No other function in a business organisation works under as dynamic an environment as marketing. And nothing can be more dynamic than changing consumer profiles, attitudes and behaviour. Till five years ago, one had to hunt for an LIC agent to pay one’s premium or buy a new policy. Today, one can get do it on the Internet or at the nearest post office or even better, one can simply leave a standing instruction with one’s bank. LIC has recognised that the consumer of today has no time to go to the vendor. The vendor has to come out of his ivory tower to where the consumer is located. The reasons could be any number - increased competition being one major one. The point is that LIC cannot ignore the changing consumer attitudes and behaviour. Another development in the consumer space is the growing diversity and individuality of each consumer. Take the example of credit cards. While most banks have a generic Gold and Silver card concept, even within the Gold card segment, there are various customisations - fee-waivers, free add-on cards, extra credit limits, balance transfer facilities, embedded insurance, etc. This makes credit card marketing extremely complex as every consumer would have his or her own requirements and each credit card account would have to be structured accordingly. The same can be applied to many other verticals like telecom, insurance, retail, travel, healthcare, etc. With the increasing service element in verticals like automobiles, IT and even manufacturing, many other traditional product verticals will soon face the problem of individuality. The core of marketing is identifying and understanding your customers. And critical to this intelligence is the ability to update the information in tune with the dynamism of the market environment. Given the individuality of each consumer, the task of gathering customer data and analysing the same becomes even more difficult. This knowledge remains a big handicap for marketers in India resulting in subjective decision making and higher hit and miss initiatives.

What is analytical marketing?
How is it used to optimise marketing strategies?

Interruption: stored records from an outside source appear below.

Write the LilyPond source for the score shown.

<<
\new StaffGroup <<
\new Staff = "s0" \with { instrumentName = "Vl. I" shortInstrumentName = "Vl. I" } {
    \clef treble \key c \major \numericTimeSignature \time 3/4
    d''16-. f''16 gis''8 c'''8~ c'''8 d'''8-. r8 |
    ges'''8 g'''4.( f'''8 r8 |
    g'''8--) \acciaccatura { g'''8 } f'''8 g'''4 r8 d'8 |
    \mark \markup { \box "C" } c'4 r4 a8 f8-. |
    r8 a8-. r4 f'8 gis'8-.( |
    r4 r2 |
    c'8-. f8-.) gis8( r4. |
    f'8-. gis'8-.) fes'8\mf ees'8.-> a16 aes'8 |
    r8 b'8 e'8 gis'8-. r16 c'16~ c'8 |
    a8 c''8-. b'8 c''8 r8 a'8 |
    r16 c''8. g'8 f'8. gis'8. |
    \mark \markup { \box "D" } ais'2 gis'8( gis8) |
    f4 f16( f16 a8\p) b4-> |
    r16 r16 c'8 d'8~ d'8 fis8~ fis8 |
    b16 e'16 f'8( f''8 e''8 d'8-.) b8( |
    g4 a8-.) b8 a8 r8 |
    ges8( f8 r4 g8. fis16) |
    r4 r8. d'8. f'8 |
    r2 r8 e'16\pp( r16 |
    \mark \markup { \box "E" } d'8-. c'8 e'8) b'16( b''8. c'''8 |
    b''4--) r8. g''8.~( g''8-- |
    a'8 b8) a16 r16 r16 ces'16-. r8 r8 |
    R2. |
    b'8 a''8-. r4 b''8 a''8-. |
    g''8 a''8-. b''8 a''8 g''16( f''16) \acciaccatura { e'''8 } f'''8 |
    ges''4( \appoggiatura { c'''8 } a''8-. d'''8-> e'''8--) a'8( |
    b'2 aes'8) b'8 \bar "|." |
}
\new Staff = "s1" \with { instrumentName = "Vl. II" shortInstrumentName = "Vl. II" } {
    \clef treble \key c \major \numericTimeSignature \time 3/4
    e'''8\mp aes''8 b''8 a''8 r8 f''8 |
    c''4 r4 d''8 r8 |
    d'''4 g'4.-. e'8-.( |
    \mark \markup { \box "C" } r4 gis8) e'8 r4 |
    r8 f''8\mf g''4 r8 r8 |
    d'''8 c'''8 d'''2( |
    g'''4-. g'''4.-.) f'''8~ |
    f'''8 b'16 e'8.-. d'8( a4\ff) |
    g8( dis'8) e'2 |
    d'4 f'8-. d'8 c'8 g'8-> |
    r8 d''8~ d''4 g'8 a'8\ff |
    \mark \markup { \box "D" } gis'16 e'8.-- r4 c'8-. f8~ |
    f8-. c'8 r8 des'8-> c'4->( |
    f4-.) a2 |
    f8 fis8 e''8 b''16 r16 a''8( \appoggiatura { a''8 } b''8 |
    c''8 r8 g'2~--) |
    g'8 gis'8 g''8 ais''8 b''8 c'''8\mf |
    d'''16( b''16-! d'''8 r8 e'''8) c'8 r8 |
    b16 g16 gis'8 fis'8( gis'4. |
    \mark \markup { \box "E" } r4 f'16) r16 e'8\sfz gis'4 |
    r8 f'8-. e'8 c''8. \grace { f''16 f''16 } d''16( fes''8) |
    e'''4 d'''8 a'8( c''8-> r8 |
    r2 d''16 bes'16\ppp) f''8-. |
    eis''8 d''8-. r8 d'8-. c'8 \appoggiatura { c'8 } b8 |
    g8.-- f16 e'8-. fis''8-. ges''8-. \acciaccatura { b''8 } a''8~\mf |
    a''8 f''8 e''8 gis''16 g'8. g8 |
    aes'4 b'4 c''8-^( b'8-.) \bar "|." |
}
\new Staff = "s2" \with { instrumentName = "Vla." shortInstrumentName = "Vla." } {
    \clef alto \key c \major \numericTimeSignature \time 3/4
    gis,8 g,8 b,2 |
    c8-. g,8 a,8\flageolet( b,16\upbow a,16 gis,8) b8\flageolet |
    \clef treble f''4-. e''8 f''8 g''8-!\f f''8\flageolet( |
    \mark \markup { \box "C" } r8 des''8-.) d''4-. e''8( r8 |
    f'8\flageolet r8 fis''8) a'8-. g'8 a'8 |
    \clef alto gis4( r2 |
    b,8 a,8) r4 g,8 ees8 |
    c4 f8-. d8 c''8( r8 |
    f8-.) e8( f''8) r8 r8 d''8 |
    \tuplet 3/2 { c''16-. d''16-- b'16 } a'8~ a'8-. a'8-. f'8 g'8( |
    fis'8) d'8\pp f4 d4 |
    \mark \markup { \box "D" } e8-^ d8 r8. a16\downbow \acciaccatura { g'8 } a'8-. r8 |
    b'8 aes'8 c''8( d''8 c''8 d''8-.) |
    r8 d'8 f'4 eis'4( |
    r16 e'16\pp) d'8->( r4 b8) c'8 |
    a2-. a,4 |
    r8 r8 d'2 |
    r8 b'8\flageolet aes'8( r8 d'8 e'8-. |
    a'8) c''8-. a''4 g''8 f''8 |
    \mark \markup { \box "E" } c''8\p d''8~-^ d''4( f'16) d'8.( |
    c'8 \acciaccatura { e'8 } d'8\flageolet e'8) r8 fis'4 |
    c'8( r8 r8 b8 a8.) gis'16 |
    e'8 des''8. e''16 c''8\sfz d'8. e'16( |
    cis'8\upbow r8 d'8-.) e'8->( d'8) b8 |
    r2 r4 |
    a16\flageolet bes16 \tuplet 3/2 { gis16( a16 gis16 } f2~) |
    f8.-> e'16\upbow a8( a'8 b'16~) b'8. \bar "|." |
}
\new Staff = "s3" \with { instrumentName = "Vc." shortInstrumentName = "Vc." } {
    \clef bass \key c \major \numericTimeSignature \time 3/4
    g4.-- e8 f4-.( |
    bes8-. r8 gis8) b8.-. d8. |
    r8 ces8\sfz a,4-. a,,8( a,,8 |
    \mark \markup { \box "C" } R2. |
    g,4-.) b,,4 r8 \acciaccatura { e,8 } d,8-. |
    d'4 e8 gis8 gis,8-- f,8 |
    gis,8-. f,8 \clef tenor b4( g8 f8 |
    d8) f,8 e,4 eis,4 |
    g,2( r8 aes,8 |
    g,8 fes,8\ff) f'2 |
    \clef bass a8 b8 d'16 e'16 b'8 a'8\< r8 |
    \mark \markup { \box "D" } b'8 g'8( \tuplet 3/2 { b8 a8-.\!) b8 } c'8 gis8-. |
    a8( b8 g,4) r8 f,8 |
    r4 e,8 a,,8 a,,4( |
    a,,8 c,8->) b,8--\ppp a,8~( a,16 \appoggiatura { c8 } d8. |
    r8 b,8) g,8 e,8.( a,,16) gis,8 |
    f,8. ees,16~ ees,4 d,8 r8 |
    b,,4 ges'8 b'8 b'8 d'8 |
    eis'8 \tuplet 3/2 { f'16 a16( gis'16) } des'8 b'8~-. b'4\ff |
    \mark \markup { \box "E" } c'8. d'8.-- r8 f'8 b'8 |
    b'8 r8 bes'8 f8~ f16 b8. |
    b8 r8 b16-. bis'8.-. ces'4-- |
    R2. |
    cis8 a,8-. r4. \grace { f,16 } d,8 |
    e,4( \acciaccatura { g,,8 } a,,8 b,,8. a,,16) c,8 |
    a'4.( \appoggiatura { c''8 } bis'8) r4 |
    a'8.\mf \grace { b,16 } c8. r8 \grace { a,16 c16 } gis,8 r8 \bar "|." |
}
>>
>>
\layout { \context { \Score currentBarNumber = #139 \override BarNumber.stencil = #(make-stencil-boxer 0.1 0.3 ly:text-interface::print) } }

Marketing professionals, by nature, have to be innovative. Over the years, many new innovations have been introduced. When advertising became too expensive, Avon and Amway introduced Multi-Level Marketing and have become Fortune 500 companies. Multi-Level marketing has been extended in the Internet age through variations like viral marketing; member-get-member (MGM) programmes and affiliate marketing. Direct marketing, PR, telemarketing, web marketing and now SMS marketing have taken advantage of new technology to serve the need of the harried marketer. Most of the bigger advertising agencies today have more business coming from non-traditional advertising services than through mass media advertising. Today, the new revolution hitting marketing is analytics. The science of analytics has now entered the domain of marketing to provide that critical insight required by marketers to take better decisions. Using data mining theories based on varied sciences like statistics, artificial intelligence and psychology, analytic tools like Affinium Model and SAS can mine through terabytes of customer data and generate various business intelligence reports - customer profitability, cross sell propensity, attrition probabilities, and customer life time value. Coupled with the use of alternate channels (telephone, internet, email, SMS, direct mail), Analytical Marketing creates a platform for the marketer to precisely identify his prospect, understand his behaviour and pitch a product or service to customise his requirements, thereby increasing success rates as well as optimising marketing budgets. ICICI Prudential Life Insurance generates over 30 per cent of their new customers through analytical marketing. Across the world, the average contribution of analytical marketing is almost 50 per cent. The role of traditional mass media advertising is restricted to creating and maintaining brand awareness as well as working on the more subjective elements of creating brand equity. Analytical marketing provides marketers the critical infrastructure that can result in significant return on marketing investment and thus ensures the existence of marketing.